Stated task: Please show every line of the material below that contains the string "derivedFrom".

[Stored records]

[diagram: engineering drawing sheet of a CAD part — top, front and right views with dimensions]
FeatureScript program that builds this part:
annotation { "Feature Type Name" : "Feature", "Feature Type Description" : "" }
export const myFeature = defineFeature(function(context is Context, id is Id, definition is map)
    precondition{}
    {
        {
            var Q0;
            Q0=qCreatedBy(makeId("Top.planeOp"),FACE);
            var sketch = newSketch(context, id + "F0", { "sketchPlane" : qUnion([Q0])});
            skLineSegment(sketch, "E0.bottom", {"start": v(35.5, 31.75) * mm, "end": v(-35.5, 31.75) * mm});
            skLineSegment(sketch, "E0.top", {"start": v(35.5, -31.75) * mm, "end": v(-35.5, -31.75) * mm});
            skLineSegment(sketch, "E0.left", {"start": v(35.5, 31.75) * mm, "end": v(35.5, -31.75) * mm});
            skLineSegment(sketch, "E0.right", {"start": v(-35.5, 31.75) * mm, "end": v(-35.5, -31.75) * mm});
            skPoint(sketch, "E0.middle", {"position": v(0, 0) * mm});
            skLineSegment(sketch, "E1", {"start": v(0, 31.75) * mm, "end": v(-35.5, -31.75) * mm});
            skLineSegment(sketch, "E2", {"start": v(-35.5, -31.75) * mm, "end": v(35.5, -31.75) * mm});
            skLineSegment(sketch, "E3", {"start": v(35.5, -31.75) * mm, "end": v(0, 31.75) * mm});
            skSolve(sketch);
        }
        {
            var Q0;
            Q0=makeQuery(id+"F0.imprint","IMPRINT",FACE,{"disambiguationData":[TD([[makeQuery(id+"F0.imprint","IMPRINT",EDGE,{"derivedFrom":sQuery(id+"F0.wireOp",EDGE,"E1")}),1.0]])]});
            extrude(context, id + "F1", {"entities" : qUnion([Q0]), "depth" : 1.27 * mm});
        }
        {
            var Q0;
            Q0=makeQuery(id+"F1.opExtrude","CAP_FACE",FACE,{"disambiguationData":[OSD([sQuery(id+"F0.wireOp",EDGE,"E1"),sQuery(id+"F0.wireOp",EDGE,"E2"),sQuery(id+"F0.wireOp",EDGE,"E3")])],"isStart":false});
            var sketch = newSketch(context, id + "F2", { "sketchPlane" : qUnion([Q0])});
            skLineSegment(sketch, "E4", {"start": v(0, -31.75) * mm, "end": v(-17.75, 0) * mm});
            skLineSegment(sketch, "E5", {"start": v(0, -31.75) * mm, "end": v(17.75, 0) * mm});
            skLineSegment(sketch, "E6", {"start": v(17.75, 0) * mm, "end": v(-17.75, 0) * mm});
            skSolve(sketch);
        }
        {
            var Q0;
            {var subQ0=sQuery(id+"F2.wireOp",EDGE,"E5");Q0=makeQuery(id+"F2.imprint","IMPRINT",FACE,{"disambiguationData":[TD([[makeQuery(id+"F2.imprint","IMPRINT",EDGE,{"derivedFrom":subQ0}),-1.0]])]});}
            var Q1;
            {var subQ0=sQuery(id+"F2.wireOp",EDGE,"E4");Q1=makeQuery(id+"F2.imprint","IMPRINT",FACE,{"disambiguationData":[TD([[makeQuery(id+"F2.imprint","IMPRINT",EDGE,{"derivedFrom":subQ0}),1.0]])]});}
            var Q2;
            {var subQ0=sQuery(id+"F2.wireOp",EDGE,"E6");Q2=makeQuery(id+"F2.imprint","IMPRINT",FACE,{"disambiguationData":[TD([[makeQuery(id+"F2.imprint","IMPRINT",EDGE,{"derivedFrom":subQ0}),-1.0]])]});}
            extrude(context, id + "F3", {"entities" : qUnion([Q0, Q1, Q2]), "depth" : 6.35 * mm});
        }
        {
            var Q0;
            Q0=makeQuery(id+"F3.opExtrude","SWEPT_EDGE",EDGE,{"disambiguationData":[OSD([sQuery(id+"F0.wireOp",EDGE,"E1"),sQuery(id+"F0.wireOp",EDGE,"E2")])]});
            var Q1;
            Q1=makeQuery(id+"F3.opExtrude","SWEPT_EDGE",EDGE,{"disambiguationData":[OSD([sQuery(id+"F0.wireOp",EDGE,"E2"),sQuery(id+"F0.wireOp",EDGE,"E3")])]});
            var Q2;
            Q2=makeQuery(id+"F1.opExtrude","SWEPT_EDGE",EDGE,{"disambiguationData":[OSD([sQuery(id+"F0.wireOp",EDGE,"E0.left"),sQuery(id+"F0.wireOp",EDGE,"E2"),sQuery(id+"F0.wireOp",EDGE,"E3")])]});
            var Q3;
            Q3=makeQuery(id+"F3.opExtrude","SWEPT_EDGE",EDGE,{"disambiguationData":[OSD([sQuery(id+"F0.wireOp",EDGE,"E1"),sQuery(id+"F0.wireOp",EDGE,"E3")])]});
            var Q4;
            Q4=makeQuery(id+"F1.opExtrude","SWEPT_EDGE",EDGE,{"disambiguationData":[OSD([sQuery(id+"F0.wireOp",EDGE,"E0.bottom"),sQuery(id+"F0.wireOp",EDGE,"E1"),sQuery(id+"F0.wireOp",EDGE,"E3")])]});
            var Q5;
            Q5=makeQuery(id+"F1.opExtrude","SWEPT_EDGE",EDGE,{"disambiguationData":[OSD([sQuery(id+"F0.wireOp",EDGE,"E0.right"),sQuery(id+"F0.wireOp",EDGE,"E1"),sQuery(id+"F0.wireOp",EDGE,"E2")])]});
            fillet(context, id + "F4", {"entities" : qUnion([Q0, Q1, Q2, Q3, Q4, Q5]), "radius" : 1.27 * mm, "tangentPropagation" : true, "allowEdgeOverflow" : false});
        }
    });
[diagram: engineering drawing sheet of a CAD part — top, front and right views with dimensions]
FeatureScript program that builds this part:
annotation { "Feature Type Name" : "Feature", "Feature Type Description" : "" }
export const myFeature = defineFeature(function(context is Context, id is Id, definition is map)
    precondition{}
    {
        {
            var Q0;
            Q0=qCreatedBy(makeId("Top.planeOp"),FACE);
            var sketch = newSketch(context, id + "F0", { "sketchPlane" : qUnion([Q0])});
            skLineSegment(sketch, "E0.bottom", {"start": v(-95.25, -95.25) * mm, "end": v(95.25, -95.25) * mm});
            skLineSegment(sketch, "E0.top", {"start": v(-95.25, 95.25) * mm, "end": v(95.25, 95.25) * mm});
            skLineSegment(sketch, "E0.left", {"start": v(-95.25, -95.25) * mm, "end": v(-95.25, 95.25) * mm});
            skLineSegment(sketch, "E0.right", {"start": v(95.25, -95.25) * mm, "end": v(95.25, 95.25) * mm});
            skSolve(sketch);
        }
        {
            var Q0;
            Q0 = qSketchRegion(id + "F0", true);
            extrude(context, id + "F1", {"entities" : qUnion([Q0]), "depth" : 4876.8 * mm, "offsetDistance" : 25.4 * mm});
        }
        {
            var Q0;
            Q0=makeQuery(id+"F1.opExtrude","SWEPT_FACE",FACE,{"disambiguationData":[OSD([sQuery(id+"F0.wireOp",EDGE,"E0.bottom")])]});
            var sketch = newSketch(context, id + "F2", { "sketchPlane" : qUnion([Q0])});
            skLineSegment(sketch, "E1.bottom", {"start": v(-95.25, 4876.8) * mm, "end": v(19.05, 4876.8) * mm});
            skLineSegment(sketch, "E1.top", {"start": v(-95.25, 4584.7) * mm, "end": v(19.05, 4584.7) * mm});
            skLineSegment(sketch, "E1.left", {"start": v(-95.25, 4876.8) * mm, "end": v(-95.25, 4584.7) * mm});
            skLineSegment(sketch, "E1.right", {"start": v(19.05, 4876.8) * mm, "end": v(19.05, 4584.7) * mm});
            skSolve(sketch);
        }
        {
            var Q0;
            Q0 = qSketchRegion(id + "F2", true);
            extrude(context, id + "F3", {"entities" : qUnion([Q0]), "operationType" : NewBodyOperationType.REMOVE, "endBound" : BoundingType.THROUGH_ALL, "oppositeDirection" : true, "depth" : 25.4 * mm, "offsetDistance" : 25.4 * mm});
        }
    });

Response for this exercise:
            Q0=makeQuery(id+"F0.imprint","IMPRINT",FACE,{"disambiguationData":[TD([[makeQuery(id+"F0.imprint","IMPRINT",EDGE,{"derivedFrom":sQuery(id+"F0.wireOp",EDGE,"E1")}),1.0]])]});
            {var subQ0=sQuery(id+"F2.wireOp",EDGE,"E5");Q0=makeQuery(id+"F2.imprint","IMPRINT",FACE,{"disambiguationData":[TD([[makeQuery(id+"F2.imprint","IMPRINT",EDGE,{"derivedFrom":subQ0}),-1.0]])]});}
            {var subQ0=sQuery(id+"F2.wireOp",EDGE,"E4");Q1=makeQuery(id+"F2.imprint","IMPRINT",FACE,{"disambiguationData":[TD([[makeQuery(id+"F2.imprint","IMPRINT",EDGE,{"derivedFrom":subQ0}),1.0]])]});}
            {var subQ0=sQuery(id+"F2.wireOp",EDGE,"E6");Q2=makeQuery(id+"F2.imprint","IMPRINT",FACE,{"disambiguationData":[TD([[makeQuery(id+"F2.imprint","IMPRINT",EDGE,{"derivedFrom":subQ0}),-1.0]])]});}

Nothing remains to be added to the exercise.